Section 7-255 of the General Statutes specifically mandates that a public hearing be held. It provides in part:
. . . . No charge for connection with or for the use of a sewerage system shall be established or revised until after a public hearing before the water pollution control authority at which the owner of property against which the charges are to be levied shall have an opportunity to be heard concerning the proposed charges. . . .

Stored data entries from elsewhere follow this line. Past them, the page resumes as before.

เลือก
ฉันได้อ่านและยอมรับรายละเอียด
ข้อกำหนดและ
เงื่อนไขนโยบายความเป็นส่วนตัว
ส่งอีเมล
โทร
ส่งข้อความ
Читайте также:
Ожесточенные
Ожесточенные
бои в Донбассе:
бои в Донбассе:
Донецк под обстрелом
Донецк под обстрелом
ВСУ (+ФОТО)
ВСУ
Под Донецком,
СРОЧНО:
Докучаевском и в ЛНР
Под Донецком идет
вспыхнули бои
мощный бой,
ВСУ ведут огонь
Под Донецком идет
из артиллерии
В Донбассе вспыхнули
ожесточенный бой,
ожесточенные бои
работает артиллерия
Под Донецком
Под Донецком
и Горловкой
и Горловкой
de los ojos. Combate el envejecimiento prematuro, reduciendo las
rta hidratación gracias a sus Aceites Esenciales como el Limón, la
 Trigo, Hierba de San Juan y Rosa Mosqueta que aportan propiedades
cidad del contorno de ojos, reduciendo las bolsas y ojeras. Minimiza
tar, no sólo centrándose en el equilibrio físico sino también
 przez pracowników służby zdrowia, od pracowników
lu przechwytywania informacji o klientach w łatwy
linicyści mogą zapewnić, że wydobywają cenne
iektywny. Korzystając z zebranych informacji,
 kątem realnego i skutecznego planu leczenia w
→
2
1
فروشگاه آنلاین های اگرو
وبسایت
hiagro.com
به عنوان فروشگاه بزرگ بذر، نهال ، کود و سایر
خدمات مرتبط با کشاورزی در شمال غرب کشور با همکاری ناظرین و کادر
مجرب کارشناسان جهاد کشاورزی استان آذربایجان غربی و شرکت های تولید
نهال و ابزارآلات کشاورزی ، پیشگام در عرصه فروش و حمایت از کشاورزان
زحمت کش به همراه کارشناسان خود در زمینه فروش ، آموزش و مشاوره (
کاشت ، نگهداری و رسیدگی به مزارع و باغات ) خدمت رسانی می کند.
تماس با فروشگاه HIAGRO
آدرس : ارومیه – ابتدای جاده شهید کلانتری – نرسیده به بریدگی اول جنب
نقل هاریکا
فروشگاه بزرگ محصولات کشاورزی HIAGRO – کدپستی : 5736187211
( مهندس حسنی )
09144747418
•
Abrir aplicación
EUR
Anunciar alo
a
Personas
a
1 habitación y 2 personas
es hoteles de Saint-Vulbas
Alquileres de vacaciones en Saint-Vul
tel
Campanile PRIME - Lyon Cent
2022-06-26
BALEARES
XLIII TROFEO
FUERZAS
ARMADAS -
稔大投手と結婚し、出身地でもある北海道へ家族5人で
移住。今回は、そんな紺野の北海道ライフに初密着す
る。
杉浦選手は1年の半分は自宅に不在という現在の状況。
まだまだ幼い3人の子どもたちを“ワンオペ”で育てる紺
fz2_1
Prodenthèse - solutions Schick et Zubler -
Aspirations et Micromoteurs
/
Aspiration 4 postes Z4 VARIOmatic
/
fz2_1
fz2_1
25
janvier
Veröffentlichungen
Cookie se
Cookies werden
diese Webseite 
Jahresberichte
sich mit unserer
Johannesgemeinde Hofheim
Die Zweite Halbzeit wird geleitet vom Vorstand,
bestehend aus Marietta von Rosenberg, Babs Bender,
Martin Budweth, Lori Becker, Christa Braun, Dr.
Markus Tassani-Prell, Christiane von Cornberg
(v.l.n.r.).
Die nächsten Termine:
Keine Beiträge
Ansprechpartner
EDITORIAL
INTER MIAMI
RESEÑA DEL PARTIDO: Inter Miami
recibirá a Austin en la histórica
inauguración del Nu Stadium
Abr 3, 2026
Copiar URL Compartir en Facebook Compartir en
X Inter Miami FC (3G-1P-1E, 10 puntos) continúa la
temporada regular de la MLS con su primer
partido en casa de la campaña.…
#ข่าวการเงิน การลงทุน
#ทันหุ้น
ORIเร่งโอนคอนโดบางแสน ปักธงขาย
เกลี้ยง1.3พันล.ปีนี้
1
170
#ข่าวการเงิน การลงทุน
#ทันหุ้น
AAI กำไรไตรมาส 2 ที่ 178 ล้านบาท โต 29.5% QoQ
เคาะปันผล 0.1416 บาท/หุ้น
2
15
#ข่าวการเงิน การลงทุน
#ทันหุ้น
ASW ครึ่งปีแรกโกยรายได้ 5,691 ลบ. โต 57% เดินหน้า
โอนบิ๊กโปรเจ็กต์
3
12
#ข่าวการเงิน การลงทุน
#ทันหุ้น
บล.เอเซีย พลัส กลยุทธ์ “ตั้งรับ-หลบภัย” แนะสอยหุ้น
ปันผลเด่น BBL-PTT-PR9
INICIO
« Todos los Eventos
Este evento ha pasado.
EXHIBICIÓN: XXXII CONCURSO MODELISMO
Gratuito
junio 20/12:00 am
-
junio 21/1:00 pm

The statute is clear and unambiguous leaving no room for construction. Leib v. Board of Examiners for Nursing,172 Conn. 78, 88. The fact that the local ordinance1 requires only the holding of a hearing without the word public is of no moment. The statute sets forth a clear mandate of a public hearing. As stated in In Re Juvenile Appeal (85-AB), 195 Conn. 303 at 324:
A "hearing" has been defined as a "[p]roceeding of relative formality (though generally less formal than a trial), generally public, with definite issues of fact or of law to be tried, in which witnesses are heard and parties proceeded against have right to be heard, and is much the same as a trial and may terminate in a final order." Black's Law Dictionary (5th Ed.) p. 649. "Our cases consistently recognize the generally adversarial nature of a proceeding considered a `hearing,' in which witnesses are heard and CT Page 1367 testimony is taken." Rybinski v. State Employees' Retirement Commission, 173 Conn. 462, 470, 378 A.2d 547 (1977).
A reasonable interpretation of the Torrington ordinance would require a public hearing as mandated by statute. Since it was not done in this case, the appeal must be sustained.
The appeal is sustained and the matter is remanded to the Authority to conduct a public hearing and determine the legal sewer fees owing in accordance with law.